● TEXTE À LIRE:

Si l’Irlande a perdu le Six Nations, c’est qu’elle n’a pas su s’adapter aux nouvelles règles
C’est face à la France que l’Irlande est passée à côté de l’histoire. En remportant la victoire, et en espérant faire de même en Italie la semaine suivante, le XV du Trèfle serait devenu la première nation à remporter trois Tournois des Six Nations consécutifs.
L’Irlande n’a dû se contenter que de la Triple Couronne pour redorer une campagne mitigée finalement conclue à la troisième place, à deux points de la France.
Selon Bernard Jackman, ancien talonneur irlandais international (9 sélections) et ancien coach du FC Grenoble (2011-2017), la raison de l’échec est à rechercher dans les changements de règles imposés par la fédération internationale que l’Irlande n’a pas su vraiment prendre à son compte.

● CONSIGNES À SUIVRE:
**1)** Répondez à ces questions sur le texte consacré à l'Irlande au Tournoi des Six Nations :
(a) À quelle place l'Irlande a-t-elle terminé la compétition ?
(b) Quel trophée l'Irlande a-t-elle malgré tout remporté ?
(c) Combien de sélections Bernard Jackman compte-t-il avec l'Irlande ?
**2)** Prolongez le texte consacré à l'Irlande au Tournoi des Six Nations à partir de sa dernière phrase.

● DONNÉES FOURNIES:
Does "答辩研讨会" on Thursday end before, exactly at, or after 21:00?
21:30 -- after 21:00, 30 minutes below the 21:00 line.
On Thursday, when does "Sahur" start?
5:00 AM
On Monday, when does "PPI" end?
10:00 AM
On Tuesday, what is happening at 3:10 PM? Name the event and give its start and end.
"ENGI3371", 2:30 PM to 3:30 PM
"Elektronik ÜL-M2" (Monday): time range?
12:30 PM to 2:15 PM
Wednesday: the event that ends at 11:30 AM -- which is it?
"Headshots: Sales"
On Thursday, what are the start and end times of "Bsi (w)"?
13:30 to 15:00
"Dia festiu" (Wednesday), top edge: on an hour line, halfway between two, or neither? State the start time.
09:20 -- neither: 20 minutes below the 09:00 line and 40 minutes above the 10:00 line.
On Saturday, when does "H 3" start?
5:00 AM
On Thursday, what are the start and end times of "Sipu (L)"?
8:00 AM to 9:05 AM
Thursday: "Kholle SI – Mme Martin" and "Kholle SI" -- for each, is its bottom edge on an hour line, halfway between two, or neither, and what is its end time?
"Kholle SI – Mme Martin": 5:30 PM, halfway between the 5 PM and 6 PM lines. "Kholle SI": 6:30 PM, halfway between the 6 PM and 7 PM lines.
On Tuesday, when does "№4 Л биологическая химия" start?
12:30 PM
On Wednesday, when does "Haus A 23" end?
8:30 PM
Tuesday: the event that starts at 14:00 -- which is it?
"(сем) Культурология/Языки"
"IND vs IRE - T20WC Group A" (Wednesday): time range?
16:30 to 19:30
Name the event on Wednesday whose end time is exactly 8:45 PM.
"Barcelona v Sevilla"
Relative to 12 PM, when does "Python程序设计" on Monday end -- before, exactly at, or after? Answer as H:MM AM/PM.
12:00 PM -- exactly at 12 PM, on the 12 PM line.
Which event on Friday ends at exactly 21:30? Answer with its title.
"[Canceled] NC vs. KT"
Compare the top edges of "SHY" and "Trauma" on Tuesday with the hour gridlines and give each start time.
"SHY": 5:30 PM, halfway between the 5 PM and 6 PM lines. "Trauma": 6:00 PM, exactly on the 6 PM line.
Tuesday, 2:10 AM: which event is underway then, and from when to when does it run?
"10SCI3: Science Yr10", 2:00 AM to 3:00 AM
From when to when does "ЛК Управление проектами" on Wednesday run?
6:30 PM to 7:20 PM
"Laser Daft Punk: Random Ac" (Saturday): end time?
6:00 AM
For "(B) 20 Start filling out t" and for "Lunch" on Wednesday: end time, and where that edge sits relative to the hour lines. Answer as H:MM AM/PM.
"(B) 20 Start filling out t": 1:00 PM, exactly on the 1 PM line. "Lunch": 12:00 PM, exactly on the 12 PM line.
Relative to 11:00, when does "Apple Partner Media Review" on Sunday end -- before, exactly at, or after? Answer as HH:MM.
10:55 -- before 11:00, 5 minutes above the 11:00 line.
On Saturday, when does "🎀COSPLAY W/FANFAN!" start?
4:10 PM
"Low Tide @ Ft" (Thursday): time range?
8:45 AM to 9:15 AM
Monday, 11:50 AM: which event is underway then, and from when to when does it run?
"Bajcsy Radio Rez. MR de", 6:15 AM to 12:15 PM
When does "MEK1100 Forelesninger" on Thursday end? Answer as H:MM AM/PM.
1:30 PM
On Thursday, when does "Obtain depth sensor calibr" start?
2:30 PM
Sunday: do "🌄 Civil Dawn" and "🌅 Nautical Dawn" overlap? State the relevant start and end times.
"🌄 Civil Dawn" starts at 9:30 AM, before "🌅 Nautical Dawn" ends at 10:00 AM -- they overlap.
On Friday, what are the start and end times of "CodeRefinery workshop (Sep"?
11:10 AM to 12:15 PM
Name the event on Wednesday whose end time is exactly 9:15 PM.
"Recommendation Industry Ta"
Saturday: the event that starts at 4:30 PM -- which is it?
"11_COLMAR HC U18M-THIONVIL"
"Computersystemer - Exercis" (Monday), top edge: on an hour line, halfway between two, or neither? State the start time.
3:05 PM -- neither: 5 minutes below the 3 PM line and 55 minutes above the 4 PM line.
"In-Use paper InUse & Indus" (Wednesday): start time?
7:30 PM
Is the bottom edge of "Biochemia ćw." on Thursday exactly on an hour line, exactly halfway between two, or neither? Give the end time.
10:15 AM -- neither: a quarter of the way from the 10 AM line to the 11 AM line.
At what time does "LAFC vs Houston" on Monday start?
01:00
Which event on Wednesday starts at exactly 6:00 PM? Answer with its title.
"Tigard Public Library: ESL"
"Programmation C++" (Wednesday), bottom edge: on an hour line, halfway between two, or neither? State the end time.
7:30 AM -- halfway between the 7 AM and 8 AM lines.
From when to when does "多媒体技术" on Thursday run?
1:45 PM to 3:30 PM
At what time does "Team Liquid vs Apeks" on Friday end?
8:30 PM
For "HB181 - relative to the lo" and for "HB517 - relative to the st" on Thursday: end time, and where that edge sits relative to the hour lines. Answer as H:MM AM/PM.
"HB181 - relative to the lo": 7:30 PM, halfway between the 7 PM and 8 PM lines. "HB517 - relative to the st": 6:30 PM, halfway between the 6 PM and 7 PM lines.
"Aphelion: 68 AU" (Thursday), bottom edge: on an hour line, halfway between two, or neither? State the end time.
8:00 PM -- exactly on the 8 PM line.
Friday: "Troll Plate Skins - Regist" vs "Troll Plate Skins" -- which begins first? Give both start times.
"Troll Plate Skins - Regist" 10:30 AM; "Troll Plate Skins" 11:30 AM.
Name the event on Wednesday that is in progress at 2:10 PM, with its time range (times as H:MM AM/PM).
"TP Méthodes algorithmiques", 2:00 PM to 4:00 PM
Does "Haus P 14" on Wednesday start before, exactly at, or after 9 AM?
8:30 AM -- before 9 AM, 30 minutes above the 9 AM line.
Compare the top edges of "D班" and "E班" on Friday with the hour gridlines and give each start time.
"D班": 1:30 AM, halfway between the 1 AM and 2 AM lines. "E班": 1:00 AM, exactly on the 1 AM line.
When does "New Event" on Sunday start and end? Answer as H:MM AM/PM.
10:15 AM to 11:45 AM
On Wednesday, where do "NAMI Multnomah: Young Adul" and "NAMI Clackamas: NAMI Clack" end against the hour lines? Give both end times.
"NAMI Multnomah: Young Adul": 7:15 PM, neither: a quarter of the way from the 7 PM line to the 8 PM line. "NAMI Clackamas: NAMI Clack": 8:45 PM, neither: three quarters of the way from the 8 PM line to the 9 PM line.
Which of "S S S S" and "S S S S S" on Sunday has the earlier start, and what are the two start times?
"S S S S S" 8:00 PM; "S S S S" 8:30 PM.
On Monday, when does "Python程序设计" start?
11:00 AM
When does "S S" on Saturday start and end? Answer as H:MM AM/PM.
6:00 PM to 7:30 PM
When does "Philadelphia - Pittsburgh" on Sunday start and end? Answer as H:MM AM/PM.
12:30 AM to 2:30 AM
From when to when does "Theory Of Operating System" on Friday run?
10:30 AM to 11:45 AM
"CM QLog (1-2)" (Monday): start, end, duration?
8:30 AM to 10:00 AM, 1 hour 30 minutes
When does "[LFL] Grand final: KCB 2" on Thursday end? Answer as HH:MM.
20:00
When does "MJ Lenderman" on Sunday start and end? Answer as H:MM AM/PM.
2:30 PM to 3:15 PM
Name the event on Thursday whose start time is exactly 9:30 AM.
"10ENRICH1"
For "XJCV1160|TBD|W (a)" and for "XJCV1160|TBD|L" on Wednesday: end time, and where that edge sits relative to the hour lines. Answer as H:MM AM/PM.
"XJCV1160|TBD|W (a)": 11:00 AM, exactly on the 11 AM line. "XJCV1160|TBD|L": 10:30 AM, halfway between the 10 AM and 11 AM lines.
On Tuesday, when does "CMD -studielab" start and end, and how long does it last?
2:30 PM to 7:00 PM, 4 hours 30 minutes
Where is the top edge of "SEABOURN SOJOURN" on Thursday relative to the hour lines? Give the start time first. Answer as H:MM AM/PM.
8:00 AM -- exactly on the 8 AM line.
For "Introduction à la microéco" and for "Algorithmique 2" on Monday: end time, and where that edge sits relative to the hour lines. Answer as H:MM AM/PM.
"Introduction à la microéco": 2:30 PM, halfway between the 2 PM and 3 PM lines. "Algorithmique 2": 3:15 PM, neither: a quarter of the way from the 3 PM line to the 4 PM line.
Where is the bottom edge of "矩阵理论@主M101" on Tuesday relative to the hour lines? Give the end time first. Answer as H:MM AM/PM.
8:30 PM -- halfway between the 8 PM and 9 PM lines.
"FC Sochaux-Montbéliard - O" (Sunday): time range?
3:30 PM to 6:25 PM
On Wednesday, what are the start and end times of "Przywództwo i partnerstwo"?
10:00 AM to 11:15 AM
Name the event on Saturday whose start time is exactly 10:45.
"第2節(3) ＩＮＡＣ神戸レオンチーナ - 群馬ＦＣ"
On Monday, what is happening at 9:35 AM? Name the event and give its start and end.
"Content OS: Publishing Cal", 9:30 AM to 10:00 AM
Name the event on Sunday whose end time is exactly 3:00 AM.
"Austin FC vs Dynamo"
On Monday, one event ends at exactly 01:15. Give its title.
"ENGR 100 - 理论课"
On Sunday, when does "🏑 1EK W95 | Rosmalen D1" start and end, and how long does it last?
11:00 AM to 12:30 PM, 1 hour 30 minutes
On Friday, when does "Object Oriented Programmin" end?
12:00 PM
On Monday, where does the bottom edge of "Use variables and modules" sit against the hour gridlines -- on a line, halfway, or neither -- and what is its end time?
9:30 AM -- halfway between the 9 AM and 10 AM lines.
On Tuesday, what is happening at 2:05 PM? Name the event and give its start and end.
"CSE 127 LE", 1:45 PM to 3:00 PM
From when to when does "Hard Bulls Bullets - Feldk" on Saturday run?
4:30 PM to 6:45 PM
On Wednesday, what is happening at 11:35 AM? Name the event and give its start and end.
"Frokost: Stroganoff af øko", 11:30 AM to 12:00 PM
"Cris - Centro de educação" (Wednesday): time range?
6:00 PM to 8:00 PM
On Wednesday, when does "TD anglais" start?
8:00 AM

● RÉPONSES PAR CONSIGNE:
**1)**
(a) À la troisième place, à deux points de la France.
(b) La Triple Couronne.
(c) 9 sélections.

**2)**
« World Rugby n’a jamais été aussi ambitieux ou radical dans sa manière de retoucher les règles. La motivation est claire : rendre le jeu plus rapide, plus spectaculaire et plus sûr — tout ça à la fois », écrit-il dans sa chronique pour l’Irish Independent sous le titre : « La taille importe moins car les nouvelles règles favorisent la vitesse et la domination aérienne
».
Jackman commence par souligner que le jeu au pied reste présent, mais son usage a évolué : les duels aériens sont redevenus centraux grâce à une meilleure application des règles sur les lignes de soutien et d’escorte.
Un recul dans le jeu aérien
« Avant, les joueurs étaient tellement performants dans ce rôle d’escorte qu’il devenait presque impossible d’avoir un véritable duel dans les airs. Ceux qui n’étaient pas à l’aise sur les ballons hauts voyaient cette faiblesse masquée. Mais aujourd’hui, avec le risque de concéder une pénalité bête, les joueurs qui reculent laissent plus volontiers les chasseurs de ballon foncer sans obstacle. Résultat : on assiste à de superbes duels aériens, souvent suivis de turnovers qui viennent casser le rythme du match et désorganiser les défenses. »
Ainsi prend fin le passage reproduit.